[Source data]
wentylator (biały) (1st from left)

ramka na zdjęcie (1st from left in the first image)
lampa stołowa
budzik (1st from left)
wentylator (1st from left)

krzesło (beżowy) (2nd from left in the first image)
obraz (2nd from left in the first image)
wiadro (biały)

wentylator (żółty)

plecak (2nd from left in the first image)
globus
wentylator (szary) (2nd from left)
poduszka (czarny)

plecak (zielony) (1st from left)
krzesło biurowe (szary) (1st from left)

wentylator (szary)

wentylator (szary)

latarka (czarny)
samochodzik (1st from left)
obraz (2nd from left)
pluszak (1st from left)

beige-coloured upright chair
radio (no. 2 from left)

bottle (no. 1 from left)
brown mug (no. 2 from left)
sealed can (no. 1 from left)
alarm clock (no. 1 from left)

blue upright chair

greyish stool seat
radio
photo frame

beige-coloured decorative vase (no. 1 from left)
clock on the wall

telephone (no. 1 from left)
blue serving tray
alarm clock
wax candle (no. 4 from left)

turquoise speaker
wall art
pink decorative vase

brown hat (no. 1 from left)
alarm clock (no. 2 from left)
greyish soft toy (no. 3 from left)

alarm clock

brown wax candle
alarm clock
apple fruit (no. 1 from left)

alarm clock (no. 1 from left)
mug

What needs to be done: The span to give again runs from the line with "greyish soft toy (no. 3 from left)" through the last line of the records above; reproduce it exactly and nothing more.

Response to the task:
greyish soft toy (no. 3 from left)

alarm clock

brown wax candle
alarm clock
apple fruit (no. 1 from left)

alarm clock (no. 1 from left)
mug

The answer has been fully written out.